Pour le ministre des Finances Mehmet Simsek, qui a défendu mardi matin le principe de cette nouvelle taxe, « l'objectif est clair et évident: notre pays n'a d'autre choix que de renforcer sa capacité de dissuasion ». « Il y a le feu et la guerre dans notre région en ce moment même. Nous vivons dans un environnement dangereux », a justifié le ministre alors que la perspective d'une taxe supplémentaire est déjà mal reçue par les consommateurs.

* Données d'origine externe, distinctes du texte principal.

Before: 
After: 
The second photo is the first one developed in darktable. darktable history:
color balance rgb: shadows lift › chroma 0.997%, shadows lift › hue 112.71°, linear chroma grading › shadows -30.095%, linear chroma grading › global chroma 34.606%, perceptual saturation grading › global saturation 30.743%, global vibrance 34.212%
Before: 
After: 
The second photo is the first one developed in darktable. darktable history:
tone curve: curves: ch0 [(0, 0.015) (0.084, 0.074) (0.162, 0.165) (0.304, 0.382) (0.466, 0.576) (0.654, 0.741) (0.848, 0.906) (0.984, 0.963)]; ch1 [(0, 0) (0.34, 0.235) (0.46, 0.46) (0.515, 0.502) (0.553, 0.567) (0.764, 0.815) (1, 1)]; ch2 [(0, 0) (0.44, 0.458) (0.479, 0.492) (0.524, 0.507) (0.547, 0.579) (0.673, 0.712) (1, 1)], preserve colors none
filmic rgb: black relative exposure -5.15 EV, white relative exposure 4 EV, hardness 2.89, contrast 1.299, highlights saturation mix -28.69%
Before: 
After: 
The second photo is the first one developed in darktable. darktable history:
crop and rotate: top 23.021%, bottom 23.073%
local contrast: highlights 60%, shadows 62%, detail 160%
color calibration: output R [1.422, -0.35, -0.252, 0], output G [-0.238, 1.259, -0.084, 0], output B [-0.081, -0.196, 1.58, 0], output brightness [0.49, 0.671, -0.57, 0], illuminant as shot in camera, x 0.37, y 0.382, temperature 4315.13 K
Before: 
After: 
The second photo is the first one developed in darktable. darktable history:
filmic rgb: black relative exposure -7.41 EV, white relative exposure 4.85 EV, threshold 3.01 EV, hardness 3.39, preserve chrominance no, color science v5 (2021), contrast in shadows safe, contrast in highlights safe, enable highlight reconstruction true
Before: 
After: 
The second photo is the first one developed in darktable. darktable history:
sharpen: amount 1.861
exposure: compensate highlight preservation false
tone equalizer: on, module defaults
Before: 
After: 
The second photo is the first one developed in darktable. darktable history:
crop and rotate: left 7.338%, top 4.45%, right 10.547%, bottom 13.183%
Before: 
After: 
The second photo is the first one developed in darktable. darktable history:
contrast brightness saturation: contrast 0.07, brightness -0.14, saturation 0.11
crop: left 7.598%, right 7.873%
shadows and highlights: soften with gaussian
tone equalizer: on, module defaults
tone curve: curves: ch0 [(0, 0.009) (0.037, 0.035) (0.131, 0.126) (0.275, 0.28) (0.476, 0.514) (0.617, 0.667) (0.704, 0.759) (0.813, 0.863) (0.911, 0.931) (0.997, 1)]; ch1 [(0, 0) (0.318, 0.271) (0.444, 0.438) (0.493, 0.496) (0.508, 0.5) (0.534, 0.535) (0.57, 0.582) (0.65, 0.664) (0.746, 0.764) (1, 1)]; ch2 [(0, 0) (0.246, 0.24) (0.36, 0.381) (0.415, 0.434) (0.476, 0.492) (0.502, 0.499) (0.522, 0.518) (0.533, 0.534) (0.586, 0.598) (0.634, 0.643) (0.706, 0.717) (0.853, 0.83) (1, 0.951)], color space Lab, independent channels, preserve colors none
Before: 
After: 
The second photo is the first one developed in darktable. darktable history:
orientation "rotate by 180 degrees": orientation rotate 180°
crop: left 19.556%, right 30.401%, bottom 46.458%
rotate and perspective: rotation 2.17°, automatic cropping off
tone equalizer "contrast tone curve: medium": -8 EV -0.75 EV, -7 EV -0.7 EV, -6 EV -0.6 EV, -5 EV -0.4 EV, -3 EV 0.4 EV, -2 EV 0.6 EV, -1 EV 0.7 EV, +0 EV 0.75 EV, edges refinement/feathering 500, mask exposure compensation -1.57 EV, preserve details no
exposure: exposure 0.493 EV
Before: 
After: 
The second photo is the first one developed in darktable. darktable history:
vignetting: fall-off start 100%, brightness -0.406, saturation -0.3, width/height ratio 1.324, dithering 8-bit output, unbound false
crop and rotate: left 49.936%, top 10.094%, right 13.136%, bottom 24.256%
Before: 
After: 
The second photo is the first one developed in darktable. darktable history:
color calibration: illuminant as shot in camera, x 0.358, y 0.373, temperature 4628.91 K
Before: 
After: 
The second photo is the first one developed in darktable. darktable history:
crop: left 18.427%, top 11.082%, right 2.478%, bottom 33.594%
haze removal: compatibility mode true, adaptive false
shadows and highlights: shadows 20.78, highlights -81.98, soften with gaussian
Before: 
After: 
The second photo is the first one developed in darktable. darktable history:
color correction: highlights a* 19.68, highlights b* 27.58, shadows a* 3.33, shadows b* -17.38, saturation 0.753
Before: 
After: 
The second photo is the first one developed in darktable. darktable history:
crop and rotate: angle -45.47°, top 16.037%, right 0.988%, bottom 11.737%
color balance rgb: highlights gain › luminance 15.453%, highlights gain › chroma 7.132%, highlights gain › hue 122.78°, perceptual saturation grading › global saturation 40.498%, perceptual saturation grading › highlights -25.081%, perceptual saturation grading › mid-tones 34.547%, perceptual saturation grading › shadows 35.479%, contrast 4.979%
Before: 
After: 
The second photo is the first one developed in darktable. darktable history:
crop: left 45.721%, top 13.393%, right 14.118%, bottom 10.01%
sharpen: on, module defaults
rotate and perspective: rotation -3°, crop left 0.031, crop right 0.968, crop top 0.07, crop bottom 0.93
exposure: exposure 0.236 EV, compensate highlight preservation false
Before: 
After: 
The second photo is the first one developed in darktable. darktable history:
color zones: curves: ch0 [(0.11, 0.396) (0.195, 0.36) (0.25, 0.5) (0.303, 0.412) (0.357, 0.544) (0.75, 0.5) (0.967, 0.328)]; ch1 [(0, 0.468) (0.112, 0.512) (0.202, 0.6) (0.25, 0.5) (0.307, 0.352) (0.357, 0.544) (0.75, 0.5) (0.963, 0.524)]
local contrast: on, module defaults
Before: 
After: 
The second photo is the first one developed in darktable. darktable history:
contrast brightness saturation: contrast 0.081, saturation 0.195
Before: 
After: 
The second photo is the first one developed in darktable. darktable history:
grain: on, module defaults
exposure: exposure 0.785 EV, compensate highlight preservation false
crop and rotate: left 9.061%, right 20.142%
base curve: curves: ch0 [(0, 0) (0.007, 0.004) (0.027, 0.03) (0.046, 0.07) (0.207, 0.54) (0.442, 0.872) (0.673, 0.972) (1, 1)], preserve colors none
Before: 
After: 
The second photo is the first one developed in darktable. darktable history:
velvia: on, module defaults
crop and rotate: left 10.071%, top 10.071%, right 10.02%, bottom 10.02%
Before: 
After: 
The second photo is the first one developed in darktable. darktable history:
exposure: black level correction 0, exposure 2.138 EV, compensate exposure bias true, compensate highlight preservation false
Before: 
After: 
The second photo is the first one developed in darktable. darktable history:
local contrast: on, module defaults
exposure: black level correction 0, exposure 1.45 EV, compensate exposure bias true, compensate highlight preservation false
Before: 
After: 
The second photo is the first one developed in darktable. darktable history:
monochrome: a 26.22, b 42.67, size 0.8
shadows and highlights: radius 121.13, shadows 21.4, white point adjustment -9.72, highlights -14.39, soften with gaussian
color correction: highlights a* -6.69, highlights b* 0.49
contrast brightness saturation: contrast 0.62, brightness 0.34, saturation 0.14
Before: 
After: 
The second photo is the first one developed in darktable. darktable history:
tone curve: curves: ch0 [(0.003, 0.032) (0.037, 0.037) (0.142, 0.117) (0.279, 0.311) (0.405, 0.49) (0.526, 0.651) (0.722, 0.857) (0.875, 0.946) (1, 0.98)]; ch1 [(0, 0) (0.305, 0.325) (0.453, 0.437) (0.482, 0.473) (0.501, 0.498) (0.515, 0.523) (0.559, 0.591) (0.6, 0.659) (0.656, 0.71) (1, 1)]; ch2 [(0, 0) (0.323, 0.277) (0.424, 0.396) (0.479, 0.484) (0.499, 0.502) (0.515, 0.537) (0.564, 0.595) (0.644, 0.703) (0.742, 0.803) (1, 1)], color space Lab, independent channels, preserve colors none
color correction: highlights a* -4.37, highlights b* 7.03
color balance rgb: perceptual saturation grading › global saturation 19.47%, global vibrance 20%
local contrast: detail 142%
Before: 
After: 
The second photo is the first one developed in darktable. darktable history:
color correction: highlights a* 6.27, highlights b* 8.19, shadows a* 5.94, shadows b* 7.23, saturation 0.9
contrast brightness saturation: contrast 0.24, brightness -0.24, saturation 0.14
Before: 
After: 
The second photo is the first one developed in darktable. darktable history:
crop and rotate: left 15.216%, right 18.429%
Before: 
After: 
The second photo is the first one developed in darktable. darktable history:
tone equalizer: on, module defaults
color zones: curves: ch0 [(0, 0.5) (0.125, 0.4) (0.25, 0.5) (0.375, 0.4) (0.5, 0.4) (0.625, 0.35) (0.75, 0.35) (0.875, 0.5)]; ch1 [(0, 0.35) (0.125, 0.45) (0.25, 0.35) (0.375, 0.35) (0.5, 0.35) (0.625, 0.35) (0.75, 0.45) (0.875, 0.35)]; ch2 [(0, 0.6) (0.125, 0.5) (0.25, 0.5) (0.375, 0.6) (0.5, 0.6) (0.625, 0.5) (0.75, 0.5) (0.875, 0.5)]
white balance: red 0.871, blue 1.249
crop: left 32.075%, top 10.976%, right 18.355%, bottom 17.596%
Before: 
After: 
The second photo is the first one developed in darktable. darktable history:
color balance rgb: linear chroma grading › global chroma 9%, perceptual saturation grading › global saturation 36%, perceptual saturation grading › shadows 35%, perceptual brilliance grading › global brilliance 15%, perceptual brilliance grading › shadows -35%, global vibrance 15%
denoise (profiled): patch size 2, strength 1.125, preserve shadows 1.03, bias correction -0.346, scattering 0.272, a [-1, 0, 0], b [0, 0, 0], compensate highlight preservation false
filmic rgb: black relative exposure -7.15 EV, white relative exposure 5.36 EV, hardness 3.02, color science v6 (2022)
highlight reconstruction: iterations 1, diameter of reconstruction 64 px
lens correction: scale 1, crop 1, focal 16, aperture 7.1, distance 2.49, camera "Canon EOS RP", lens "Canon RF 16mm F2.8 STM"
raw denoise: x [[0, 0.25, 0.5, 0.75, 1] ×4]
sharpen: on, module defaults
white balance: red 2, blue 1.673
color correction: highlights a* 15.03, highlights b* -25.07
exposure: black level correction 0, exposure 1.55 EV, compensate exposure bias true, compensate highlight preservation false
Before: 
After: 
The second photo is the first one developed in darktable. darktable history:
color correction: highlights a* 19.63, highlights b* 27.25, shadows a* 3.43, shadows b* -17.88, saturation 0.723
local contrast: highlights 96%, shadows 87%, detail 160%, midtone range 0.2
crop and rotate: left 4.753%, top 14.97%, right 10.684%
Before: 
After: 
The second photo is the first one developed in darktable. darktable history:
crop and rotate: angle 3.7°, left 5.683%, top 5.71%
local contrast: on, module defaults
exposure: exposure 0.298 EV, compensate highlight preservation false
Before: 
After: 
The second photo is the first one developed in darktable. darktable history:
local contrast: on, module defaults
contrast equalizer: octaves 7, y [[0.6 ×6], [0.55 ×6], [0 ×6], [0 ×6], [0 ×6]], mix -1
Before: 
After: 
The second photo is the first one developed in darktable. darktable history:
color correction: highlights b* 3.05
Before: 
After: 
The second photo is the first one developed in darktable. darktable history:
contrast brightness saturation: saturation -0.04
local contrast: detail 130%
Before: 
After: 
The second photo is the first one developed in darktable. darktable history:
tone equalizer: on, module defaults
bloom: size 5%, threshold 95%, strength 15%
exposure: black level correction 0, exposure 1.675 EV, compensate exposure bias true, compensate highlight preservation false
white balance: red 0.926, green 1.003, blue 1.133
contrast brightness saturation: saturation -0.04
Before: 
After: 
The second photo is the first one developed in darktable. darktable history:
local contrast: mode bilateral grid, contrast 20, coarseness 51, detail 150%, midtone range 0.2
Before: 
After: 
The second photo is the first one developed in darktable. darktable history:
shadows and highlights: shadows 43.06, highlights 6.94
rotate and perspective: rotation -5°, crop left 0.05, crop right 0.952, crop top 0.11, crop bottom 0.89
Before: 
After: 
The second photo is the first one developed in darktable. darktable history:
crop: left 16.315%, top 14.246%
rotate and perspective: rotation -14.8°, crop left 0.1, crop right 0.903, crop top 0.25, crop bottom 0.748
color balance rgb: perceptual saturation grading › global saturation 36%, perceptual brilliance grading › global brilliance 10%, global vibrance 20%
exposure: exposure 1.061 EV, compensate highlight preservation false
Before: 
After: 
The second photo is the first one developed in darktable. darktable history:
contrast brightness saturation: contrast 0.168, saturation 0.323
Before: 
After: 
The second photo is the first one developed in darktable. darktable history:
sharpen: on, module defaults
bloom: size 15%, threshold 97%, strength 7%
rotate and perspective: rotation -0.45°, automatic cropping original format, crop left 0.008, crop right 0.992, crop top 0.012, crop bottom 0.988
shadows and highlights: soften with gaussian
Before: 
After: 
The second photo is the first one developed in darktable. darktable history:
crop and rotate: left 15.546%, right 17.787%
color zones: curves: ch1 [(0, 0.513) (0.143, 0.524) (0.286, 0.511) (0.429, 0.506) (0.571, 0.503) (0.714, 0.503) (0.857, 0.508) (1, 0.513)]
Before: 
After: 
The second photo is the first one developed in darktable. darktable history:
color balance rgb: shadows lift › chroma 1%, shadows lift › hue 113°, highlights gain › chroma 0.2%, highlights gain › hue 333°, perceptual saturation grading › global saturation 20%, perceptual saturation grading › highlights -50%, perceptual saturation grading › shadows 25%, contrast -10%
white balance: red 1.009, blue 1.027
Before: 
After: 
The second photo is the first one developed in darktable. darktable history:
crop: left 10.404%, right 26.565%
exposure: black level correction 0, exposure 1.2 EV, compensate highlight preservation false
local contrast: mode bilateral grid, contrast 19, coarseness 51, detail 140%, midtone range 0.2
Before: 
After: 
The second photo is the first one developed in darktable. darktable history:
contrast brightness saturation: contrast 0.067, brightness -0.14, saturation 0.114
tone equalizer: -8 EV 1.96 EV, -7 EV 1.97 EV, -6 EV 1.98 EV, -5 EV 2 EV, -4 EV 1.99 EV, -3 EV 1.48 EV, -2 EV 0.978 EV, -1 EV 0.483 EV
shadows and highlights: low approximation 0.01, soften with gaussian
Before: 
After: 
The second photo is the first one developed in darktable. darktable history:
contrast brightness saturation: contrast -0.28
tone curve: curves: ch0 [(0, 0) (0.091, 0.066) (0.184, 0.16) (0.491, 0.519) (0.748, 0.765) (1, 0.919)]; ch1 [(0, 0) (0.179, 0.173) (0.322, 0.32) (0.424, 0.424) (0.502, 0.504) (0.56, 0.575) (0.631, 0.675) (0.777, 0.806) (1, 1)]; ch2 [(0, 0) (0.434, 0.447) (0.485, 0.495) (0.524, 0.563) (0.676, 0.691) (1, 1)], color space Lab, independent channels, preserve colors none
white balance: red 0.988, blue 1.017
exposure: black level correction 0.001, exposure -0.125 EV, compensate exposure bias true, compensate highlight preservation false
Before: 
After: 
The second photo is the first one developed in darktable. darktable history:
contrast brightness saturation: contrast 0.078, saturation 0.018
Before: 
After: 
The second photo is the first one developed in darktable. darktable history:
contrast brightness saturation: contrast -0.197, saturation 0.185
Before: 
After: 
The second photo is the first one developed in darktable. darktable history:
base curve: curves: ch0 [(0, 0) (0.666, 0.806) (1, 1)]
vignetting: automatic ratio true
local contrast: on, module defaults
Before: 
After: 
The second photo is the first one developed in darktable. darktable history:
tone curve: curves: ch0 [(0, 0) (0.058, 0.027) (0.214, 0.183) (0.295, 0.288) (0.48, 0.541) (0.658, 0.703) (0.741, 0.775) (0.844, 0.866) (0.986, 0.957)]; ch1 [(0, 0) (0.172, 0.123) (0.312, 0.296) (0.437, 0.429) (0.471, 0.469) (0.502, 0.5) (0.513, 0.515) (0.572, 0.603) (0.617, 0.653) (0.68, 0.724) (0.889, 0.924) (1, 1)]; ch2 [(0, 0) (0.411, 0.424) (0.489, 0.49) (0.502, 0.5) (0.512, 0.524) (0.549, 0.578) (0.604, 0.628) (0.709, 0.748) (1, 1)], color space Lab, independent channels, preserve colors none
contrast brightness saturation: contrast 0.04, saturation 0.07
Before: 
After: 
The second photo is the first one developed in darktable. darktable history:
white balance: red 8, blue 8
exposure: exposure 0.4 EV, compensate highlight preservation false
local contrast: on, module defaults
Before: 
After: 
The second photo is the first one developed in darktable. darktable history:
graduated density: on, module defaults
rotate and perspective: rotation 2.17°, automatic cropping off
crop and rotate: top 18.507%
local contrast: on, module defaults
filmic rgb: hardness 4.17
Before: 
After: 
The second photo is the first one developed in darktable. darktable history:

« Ces ressources seront intégralement dévolues aux industries de défense: en d'autres termes, ce n'est pas un effort de réduction du déficit budgétaire », a insisté M. Simsek lors d'un entretien à la chaine de télévision privée NTV. Sur les huit premiers mois de 2024, les revenus d'exportation des industries de défense ont atteint 3,7 milliards de dollars, en hausse de 9,8% sur la même période de 2023, selon le président des industries de défense turques, Haluk Gorgun.
Le secteur de la défense, dont les célèbres drones Bayraktar, représente près de 80% des revenus à l'exportation du pays et 10,2 milliards de dollars pour l'année 2023. Selon un projet de loi préparé par le parti au pouvoir AKP, une taxe de 750 livres turques (20 euros) s'appliquerait aux cartes dont la ligne supérieure de crédit atteint 100.000 TRY (près de 2.700 euros)- indépendamment des sommes réellement dépensées.
Cette perspective a provoqué une ruée sur les banques de clients demandant à abaisser leur crédit et pourrait amener le Parlement à revoir le texte, a reconnu M. Simsek.
Dôme de fer
Le secteur de la défense s'est considérablement développé au cours des deux dernières décennies, a rappelé M.Simsek: « au début des années 2000 la Turquie importait 80% de ses besoins. Aujourd'hui c'est l'inverse: la Turquie produit plus de 80 % de ses besoins (grâce à) 3.500 entreprises ».
Le groupement des industries de défense, qui dépend directement de la présidence turque, envisage la construction d'un « dôme de fer » système de défense anti-missile à l'image de celui qui protège Israël - a rapporté M. Simsek, membre du conseil d'administration.
« Nous avons près d'un millier de projets de ce type, tous recourant à une technologie de pointe, qui vont renforcer nos capacités d'export à l'avenir. Ce qui nécessite des ressources supplémentaires » a-t-il argumenté. Selon le ministre, le fonds dévolu aux industries de défense dans le budget national est passé de 90 milliards de livres en 2023 à 165 milliards en 2024. « Peut-être faut il le doubler encore » a-t-il avancé.
Le président Erdogan a de nouveau insisté mardi arguant que, « même s'il y a des gens pour ne pas voir le danger qui approche notre pays, nous percevont le risque et nous prenons toutes nos précautions ». Mais l'opposition ne voit dans ces démonstrations qu'une façon de « déguiser la crise » économique que subit le pays.
Pour Deniz Yucel, porte-parole du CHP, premier parti d'opposition au parlement, « la défense de la patrie (...) est devenue un instrument politique pour l'AKP qui prépare une nouvelle proposition de pillage en exploitant les sentiments nationaux ».
M. Yucel accuse l'AKP de chercher à créer « une menace étrangère sur le thème +Israël peut nous attaquer+ »: « Ils essaient de dissimuler la crise économique qu’ils ont provoquée. Les gens de la rue sont en difficulté comme s’il y avait une économie de guerre » a-t-il dénoncé.
La Turquie connait une inflation à deux chiffres ramenée le mois dernier sous les 50% sur un an, mais qui a dépassé les 85% en octobre 2022.